The development of this policy was expedited by the extant policies of several other institutions including the University at Buffalo, the State University of New York at Stony Brook, Cornell University, University of Texas, SAGE (the Systems Administrator Guild Special Technical Group of USENIX), University of Hawaii, Georgetown University, Rensselaer Polytechnic Institute, Pennsylvania State, Rochester Institute of Technology, and Auburn University.

IV. Amendments

1. General Principles for Electronic Mailings (Senate Bill No. 0102-17, Approved April 2, 2002)


1. Importance of Email to the University at Albany

Electronic mail (e-mail) is an important resource for academic, administrative, and extra-curricular communications at the University at Albany and is an essential element of the University's day-to-day operations.

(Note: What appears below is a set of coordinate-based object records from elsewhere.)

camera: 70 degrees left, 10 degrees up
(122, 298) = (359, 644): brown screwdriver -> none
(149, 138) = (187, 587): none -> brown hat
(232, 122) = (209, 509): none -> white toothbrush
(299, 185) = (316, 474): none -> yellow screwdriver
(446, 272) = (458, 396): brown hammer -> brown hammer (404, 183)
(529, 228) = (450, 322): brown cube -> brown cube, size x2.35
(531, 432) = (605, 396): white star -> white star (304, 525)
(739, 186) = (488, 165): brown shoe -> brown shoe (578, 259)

2. Impact of Bulk Mailings

Bulk electronic mailings to large groups of students or employees as a means of information dissemination have a significant and adverse impact on University network and computing resources. Therefore, messages intended for campus-wide distribution require the following:
• Notice of presidential or vice presidential approval
• A contact point for those seeking additional information
• A web link to further details, as appropriate
• Instructions on how to unsubscribe


3. Listserv Lists for Mass Mailings

For mass electronic mailings, the University encourages the establishment of listserv lists. Any member of the University at Albany community may start their own listserv. These lists can be used to communicate with interested members of the population regarding University events, activities, and general campus information. Some of the benefits derived from the use of listserv lists include:
• An individual's particular interests determine subscription to a list.
• List subscribers have the option of un-subscribing from any listserv special interest list.
• As members of a list, an individual can expect to receive only e-mail messages appropriate to the topic of that list.
• Listserv messages can take advantage of embedded URLs to link subscribers to web pages containing additional details and information.


4. Emergency Communications

Emergency communications regarding health and safety issues are exceptions to the general restrictions and recommendations described above.